■ GIVEN INFORMATION
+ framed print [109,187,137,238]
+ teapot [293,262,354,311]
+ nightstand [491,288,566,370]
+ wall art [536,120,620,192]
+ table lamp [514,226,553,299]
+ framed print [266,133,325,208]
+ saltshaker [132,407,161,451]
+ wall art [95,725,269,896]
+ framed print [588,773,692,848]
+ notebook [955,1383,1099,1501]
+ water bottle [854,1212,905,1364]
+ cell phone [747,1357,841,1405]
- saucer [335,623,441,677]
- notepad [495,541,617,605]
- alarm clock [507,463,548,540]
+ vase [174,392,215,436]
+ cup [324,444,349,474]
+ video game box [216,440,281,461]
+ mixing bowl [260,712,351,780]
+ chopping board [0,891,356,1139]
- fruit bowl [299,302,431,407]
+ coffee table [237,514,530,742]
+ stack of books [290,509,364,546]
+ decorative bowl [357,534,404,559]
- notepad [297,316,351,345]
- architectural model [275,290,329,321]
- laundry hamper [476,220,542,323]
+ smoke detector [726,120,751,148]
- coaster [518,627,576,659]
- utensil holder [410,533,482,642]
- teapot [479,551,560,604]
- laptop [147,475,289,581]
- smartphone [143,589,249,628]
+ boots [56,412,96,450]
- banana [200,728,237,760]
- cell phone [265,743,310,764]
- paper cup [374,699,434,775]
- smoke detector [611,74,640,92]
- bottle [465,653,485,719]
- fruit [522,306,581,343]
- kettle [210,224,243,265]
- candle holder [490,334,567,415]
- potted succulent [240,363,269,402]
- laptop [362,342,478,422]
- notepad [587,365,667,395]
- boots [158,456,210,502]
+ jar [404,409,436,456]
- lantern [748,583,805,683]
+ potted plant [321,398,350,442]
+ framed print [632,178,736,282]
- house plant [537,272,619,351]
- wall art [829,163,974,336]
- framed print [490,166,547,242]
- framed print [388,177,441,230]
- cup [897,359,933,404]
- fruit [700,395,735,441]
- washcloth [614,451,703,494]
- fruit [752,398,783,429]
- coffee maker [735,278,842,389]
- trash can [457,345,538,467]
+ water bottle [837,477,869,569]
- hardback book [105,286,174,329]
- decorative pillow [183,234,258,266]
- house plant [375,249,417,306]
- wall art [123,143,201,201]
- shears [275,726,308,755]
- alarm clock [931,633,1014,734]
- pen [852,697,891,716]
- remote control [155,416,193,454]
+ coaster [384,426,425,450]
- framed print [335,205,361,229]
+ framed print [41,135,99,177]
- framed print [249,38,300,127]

■ WHAT YOU HAVE TO DO
From the line containing "- shears [275,726,308,755]" down to the last line of the data, transcribe every line exactly; nothing else should appear.

■ SOLUTION TO THE EXERCISE
- shears [275,726,308,755]
- alarm clock [931,633,1014,734]
- pen [852,697,891,716]
- remote control [155,416,193,454]
+ coaster [384,426,425,450]
- framed print [335,205,361,229]
+ framed print [41,135,99,177]
- framed print [249,38,300,127]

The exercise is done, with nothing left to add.